Антон взял Левенца за рукав и силой усадил рядом с собой.
– Я сюда уже второй день прихожу. Сегодня решил – если Павел Максимович не появится, то и мне с ним «ловить» нечего. Пусть с ним «ловит» Кислицын. А рассмеялся потому, что ты мне поверил, но с первых же минут после того, как переломал себя, стал ошибаться. Какого хрена ты полез в подъезд потерпевшего Решетухи?

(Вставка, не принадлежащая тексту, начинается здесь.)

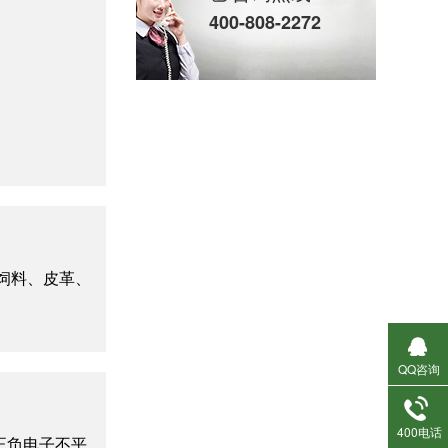
400-808-2272
活性炭吸附脱附催化燃烧设备
饲料、皮革、
QQ咨询
生物除臭设备
400电话
正负电子不平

– А куда лезть? – глупо спросил Паша.
– Ну, «засветишься» ты перед всеми соседями, они же – свидетели по делу, а как дело рассматривать будешь? Тебе адвокат Андрушевича, который уже через минуту поймет, в чем дело, влупит самоотвод.
Паша молчал. Хотелось злиться и обижаться, хотелось порвать Струге в клочья, но гнев уже уходил. И ушел так же быстро, как появился. Одно упоминание о том, что Струге ждет его у этого дома второй день, сразу подкупило молодого судью.
– Решетуха глухой?
– Глухой, – спокойно подтвердил Левенец.
– Соседи в его подъезде говорят, что он им спать мешал своими криками и телевизором?
– Говорят.
– Тогда, Паша, эти же самые звуки беспокоят и соседей смежного подъезда, правильно? Тех соседей, которые не значатся в материалах уголовного дела как свидетели и, значит, никогда не столкнутся с тобой в суде. Верно?
Левенец пожал плечами. Куда уж тут вернее?..
– Если потом разговор между жителями случится, то все сойдутся на том, что приходил милиционер. Не судья же, правильно? Что, судья идиот, что ли?
Последнее замечание несколько задело, однако Левенец, уже испытавший большее потрясение, промолчал.
– Кто живет в смежной квартире с Решетухой, но в соседнем подъезде?
Выждав, Струге усмехнулся:
– Пошли... Попелков там проживает. Геннадий Олегович. Славен тем, что на ходу вскрывал вагоны, выбрасывал добро на пути, а его команда подбирала и уносила.
– Откуда вы это знаете?
– Так телефон же есть, Паша.
Увидев, что Струге ведет его не к подъезду, а от дома, он голосом заложника спросил:
– А... куда мы идем?
– В кафе. – Шагая по улице, Струге бросал на прохожих косые взгляды. – Тут, в соседнем квартале, есть одно уютное заведение. Можно поговорить и пива попить.
Заметив встревоженный взгляд Павла Максимовича, он отрезал:
– Там нас не узнают и потом не вспомнят. А по квартирам не нужно шататься, Паша. Это я так тебе посоветовал... Посмотреть, насколько ты правильно меня понял.
– Посмотрели? – нахмурился Левенец.
– Посмотрел. И убедился в том, что ты меня абсолютно не понял по форме, но верно понял по существу.
Левенец запутался вконец. Больше всего ему сейчас хотелось на все плюнуть, уйти домой и встать под горячий душ.
– Я из пива только «Стелла Артуа» употребляю, – неожиданно для самого себя выпалил он.
– А я – только «Гессер», – ответил Струге. – Ну и что?
– Ничего.
– Ну и все. Тогда зачем об этом нужно было говорить?
– А вдруг там нет «Стелла Артуа»?
– Вот так и нужно было ставить вопрос. А «Стелла Артуа» там есть.